7. A method of forming a thin epitaxial layer, comprising the steps of:

providing a semiconductor substrate;

baking said substrate between approximately 1150.degree. C. and 1190.degree. C.;

depositing a first epitaxial layer of a thickness in the range between approximately 0 and 0.1 micron at a temperature in the range between approximately 1100.degree. C. to 1130.degree. C.; and

depositing a primary epitaxial layer to a desired thickness at a temperature in the range between approximately 900.degree. C. and 1050.degree.
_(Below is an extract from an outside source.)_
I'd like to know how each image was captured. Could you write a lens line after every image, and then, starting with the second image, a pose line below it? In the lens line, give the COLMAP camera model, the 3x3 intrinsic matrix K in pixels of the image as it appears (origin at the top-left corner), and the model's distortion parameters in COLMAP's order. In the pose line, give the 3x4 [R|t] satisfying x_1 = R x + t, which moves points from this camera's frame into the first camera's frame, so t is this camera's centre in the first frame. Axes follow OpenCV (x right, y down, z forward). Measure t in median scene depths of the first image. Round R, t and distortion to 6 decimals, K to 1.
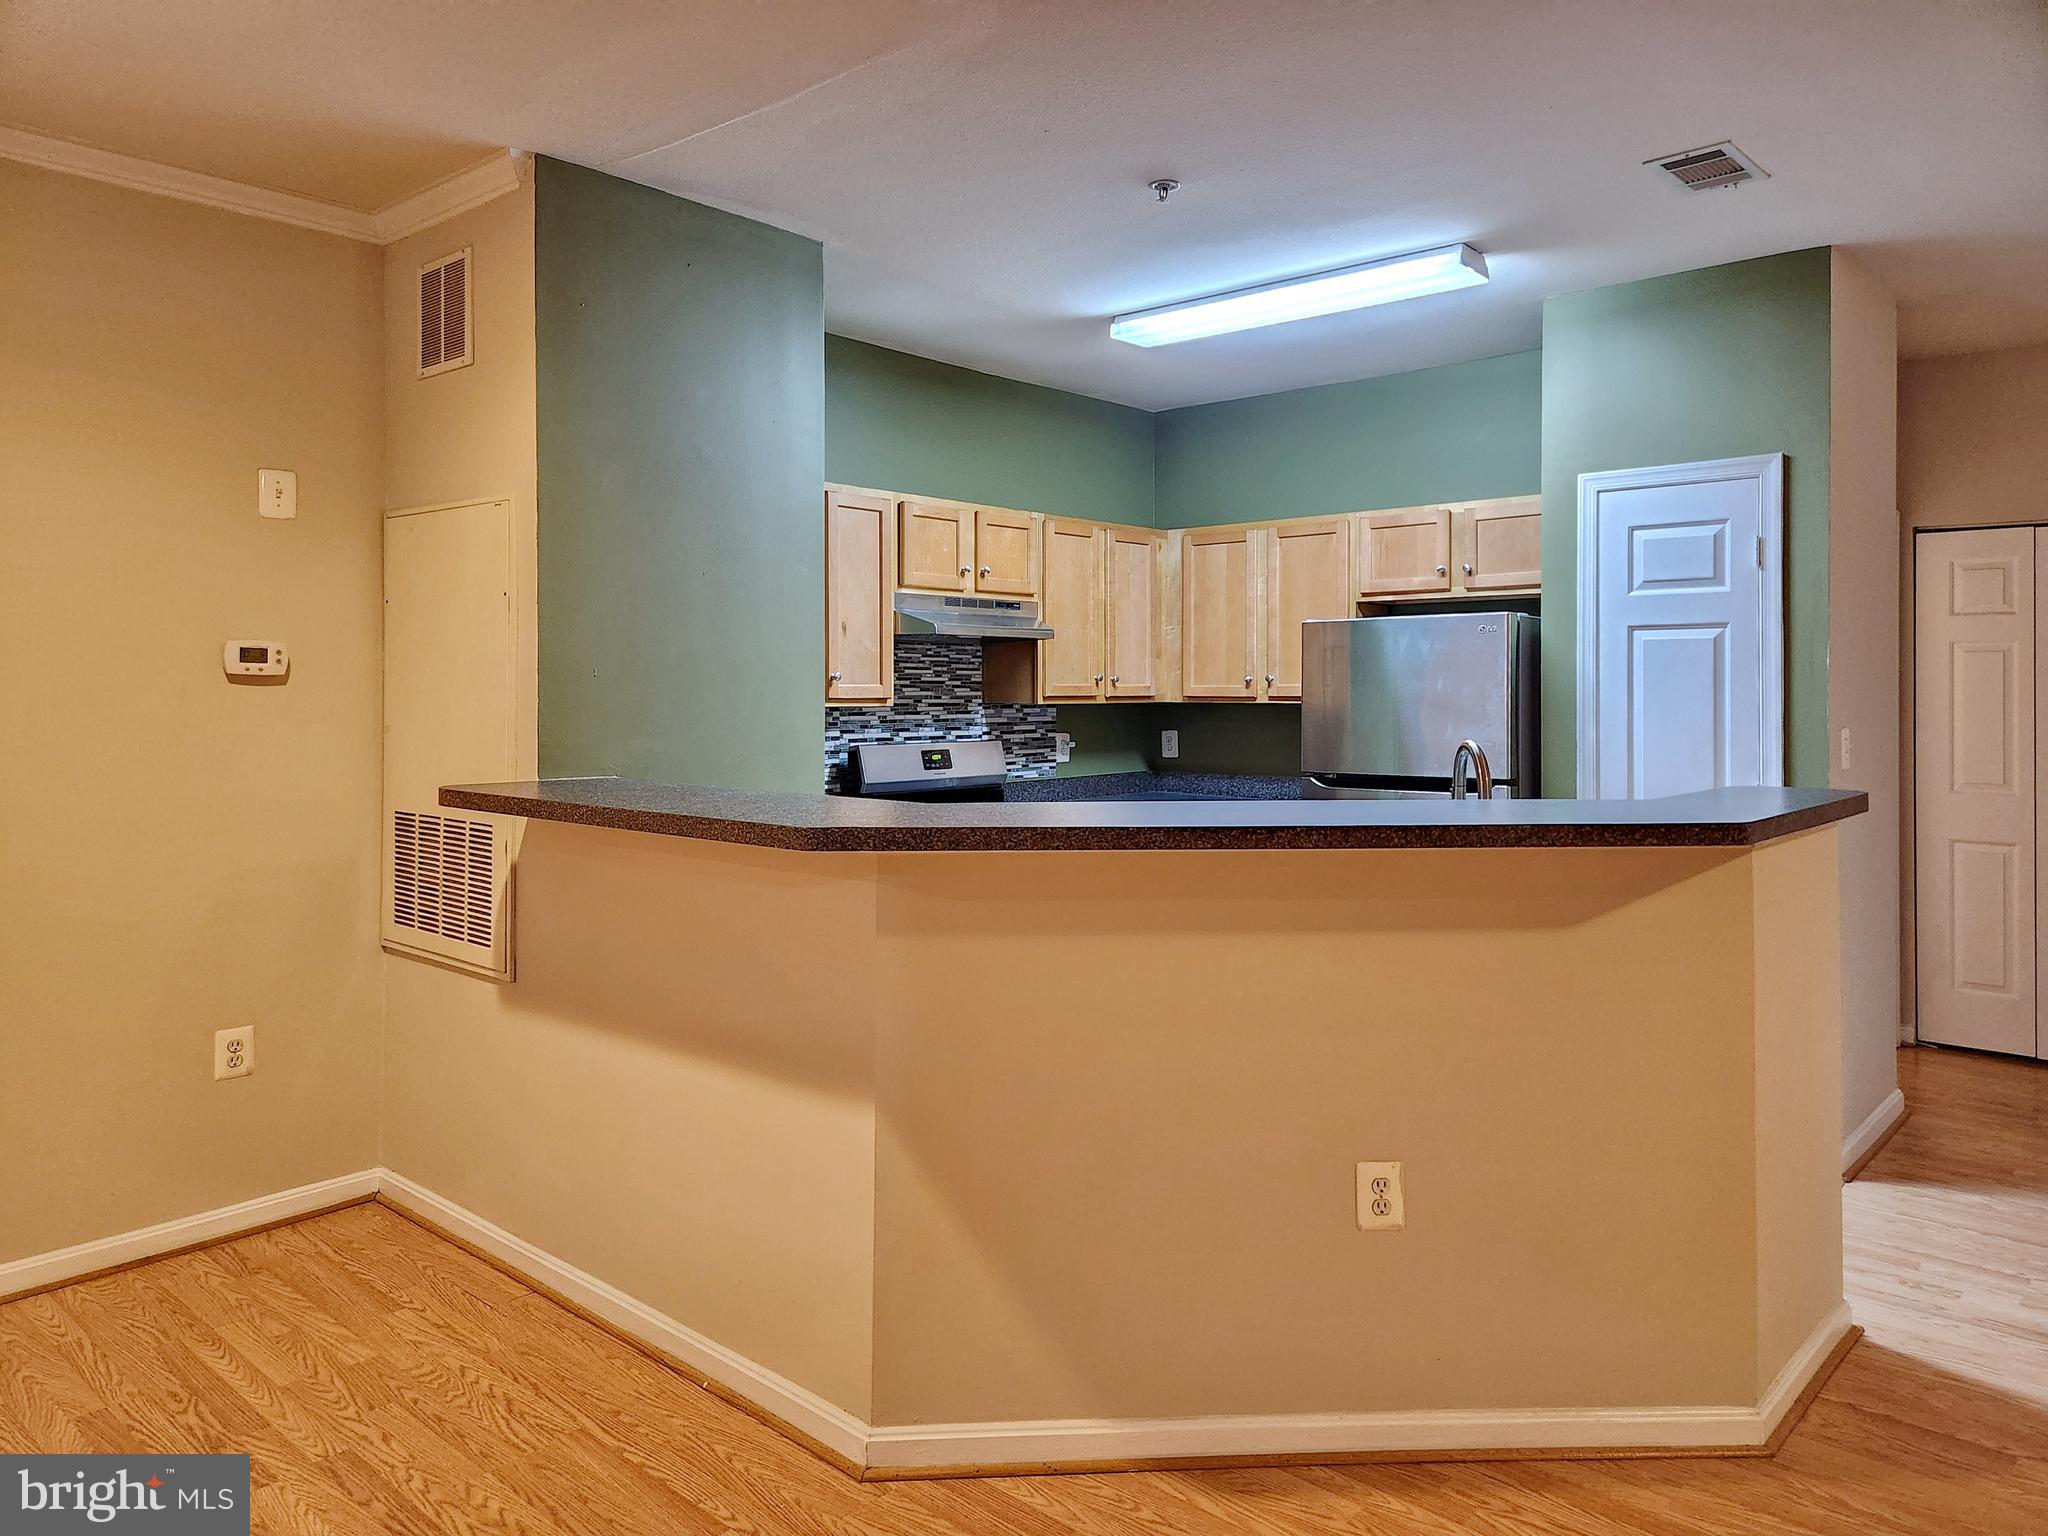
lens RADIAL K [[1234.4, 0, 918.2], [0, 1234.4, 718.7], [0, 0, 1]] dist [0.027020, -0.003111]
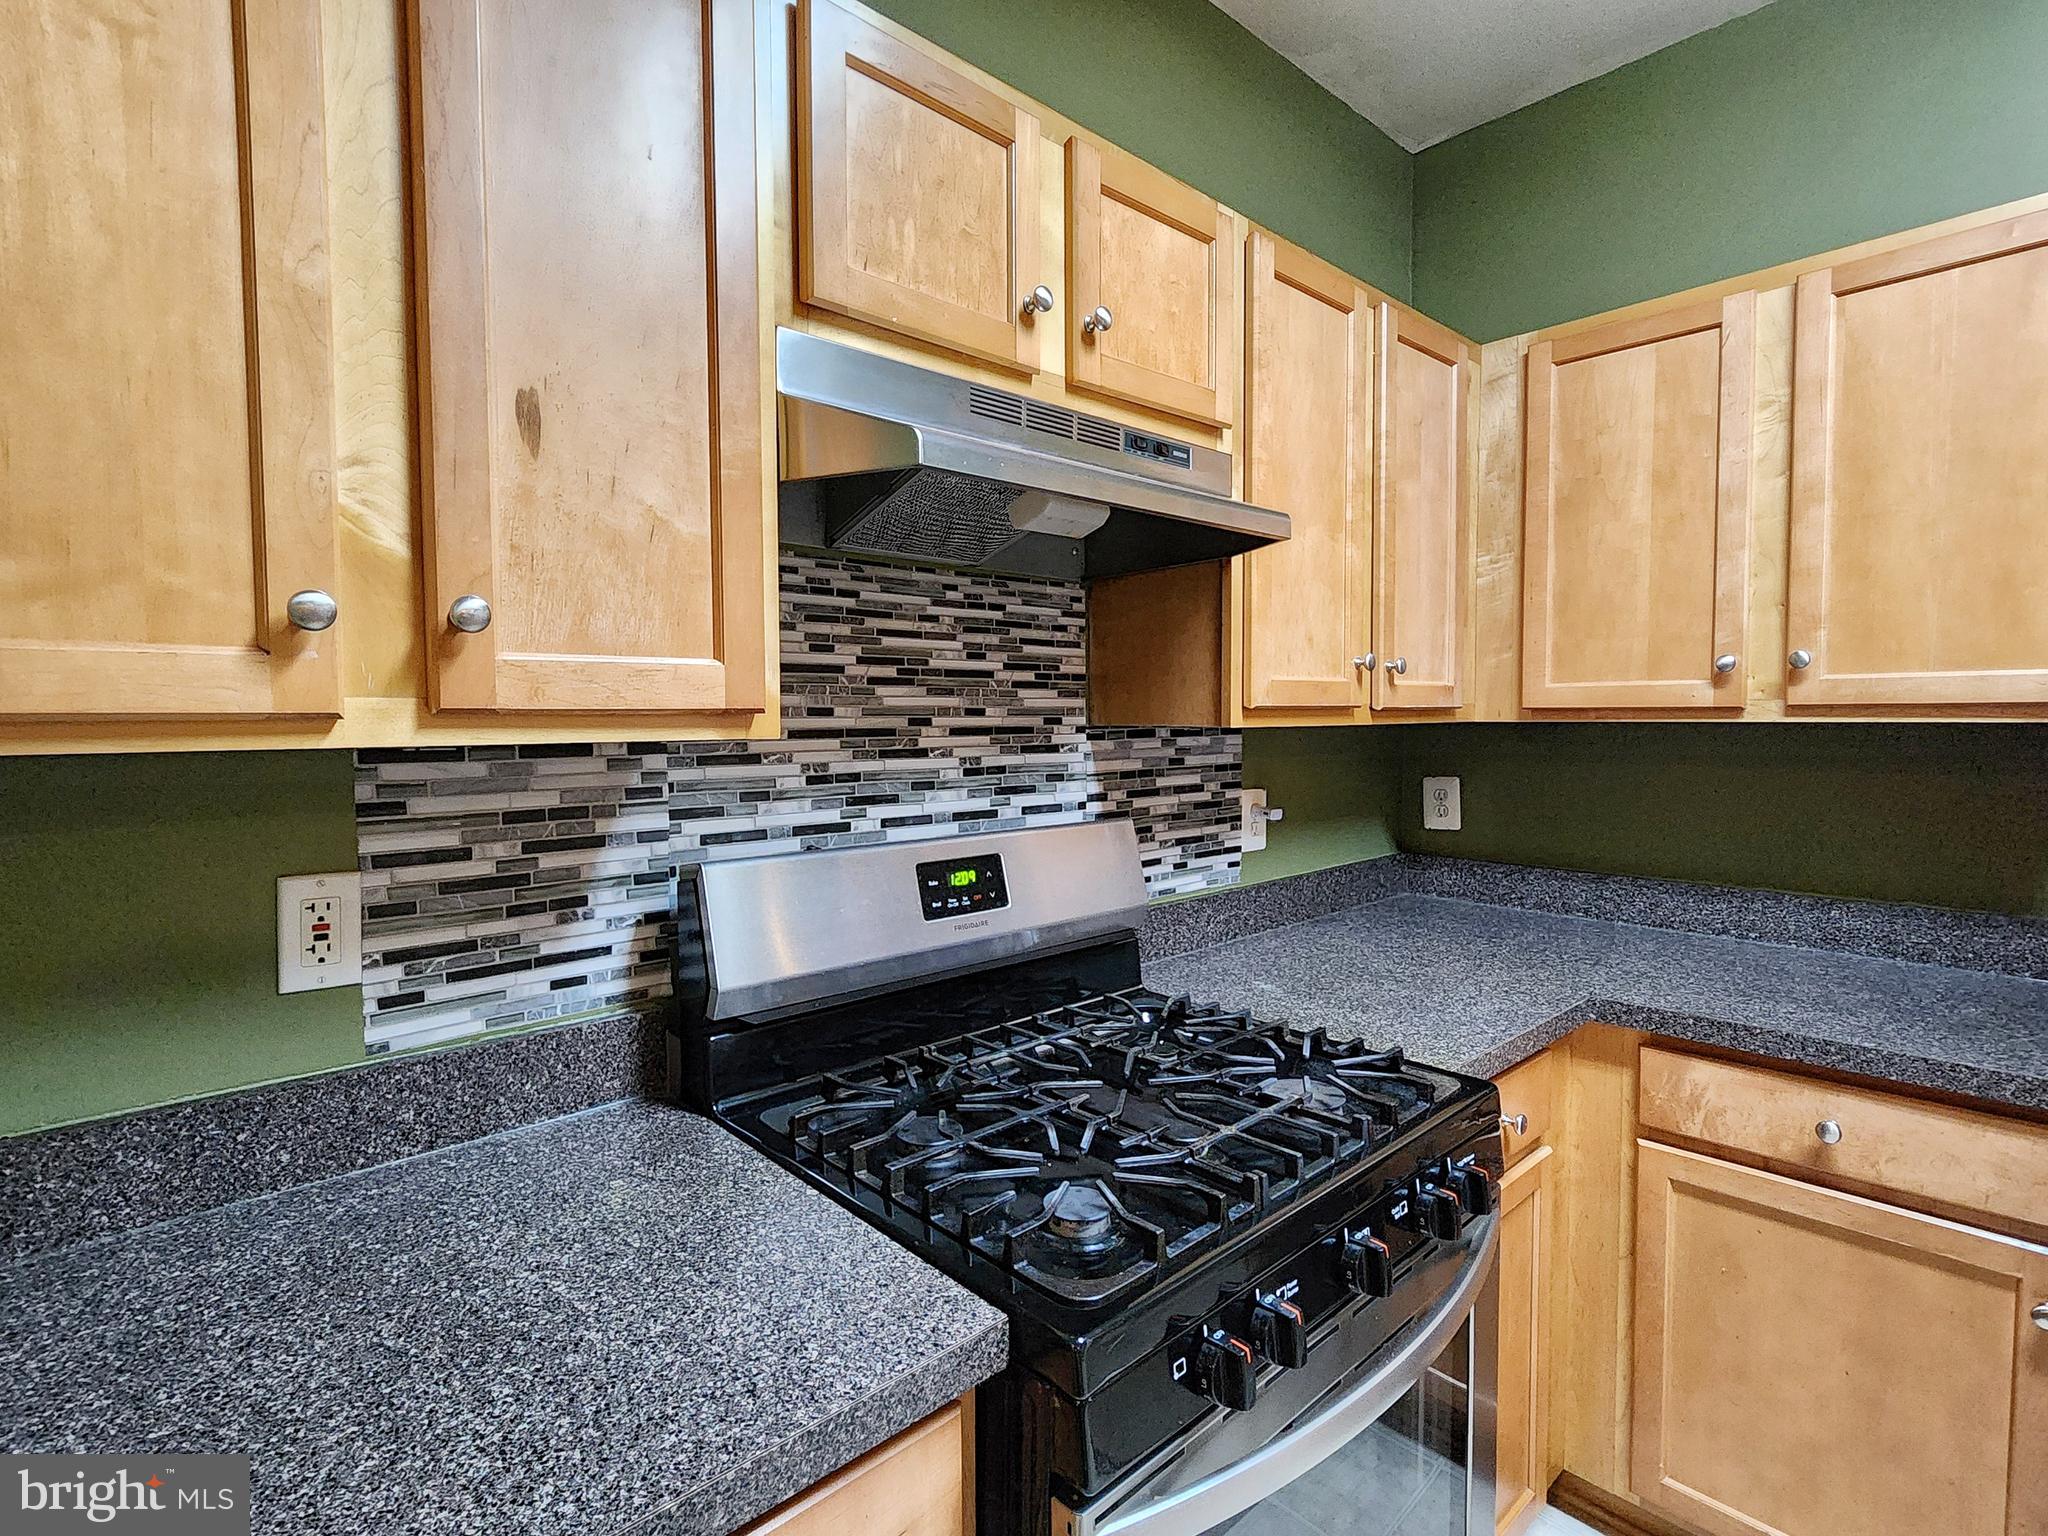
lens RADIAL K [[1014.7, 0, 1014.0], [0, 1014.7, 786.6], [0, 0, 1]] dist [-0.002726, 0.000094]
pose [[0.999934, -0.011499, -0.000578, 0.028257], [0.011513, 0.999110, 0.040581, -0.006728], [0.000111, -0.040585, 0.999176, 0.674490]]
C.

8. The method of claim 7 wherein said depositing steps are performed by low pressure chemical vapor deposition of a silane.

9. The method of claim 8 wherein said silane is dichlorosilane.

10. A method of forming an epitaxial layer, comprising the steps of:

providing a semiconductor body;

baking said semiconductor body at a first temperature sufficient to remove native oxide;

reducing said first temperature to a second temperature in the diffussion controlled deposition temperature range and forming a first epitaxial layer on said semiconductor body; and

reducing said second temperature to a third temperature in the kinetic controlled deposition temperature range and forming a primary epitaxial layer to a desired thickness on said semiconductor body, said first epitaxial layer being thinner than said second epitaxial layer.